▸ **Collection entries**

-- -- --

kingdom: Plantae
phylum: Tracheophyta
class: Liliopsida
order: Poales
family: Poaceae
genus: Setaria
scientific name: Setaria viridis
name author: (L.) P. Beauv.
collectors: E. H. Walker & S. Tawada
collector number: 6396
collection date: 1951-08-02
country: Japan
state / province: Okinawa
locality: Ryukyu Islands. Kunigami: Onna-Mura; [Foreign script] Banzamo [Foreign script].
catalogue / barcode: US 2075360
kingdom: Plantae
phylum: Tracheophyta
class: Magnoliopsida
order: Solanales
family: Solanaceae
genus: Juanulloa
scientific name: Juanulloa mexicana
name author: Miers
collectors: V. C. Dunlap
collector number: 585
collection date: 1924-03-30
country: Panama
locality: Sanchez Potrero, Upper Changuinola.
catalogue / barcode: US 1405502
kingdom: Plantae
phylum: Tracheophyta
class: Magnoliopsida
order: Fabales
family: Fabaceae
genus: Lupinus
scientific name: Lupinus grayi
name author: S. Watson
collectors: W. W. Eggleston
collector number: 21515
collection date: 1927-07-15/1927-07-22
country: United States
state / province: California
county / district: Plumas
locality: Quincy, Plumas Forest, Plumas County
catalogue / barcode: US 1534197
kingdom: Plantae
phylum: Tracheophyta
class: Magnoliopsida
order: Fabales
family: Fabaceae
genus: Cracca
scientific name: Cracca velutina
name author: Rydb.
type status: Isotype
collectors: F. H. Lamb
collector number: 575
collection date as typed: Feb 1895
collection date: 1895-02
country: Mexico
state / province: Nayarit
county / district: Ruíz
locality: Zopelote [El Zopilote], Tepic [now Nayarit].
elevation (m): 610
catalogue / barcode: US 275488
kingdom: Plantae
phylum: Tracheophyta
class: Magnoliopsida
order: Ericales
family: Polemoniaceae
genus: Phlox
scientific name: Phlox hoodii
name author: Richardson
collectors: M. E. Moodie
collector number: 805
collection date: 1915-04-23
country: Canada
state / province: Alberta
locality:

-- -- --

▸ **What is expected**
Can you quote everything in the material from the line containing "scientific name: Cracca velutina" down to its last line, both ends included, word for word?

▸ **Written answer**
scientific name: Cracca velutina
name author: Rydb.
type status: Isotype
collectors: F. H. Lamb
collector number: 575
collection date as typed: Feb 1895
collection date: 1895-02
country: Mexico
state / province: Nayarit
county / district: Ruíz
locality: Zopelote [El Zopilote], Tepic [now Nayarit].
elevation (m): 610
catalogue / barcode: US 275488
kingdom: Plantae
phylum: Tracheophyta
class: Magnoliopsida
order: Ericales
family: Polemoniaceae
genus: Phlox
scientific name: Phlox hoodii
name author: Richardson
collectors: M. E. Moodie
collector number: 805
collection date: 1915-04-23
country: Canada
state / province: Alberta
locality:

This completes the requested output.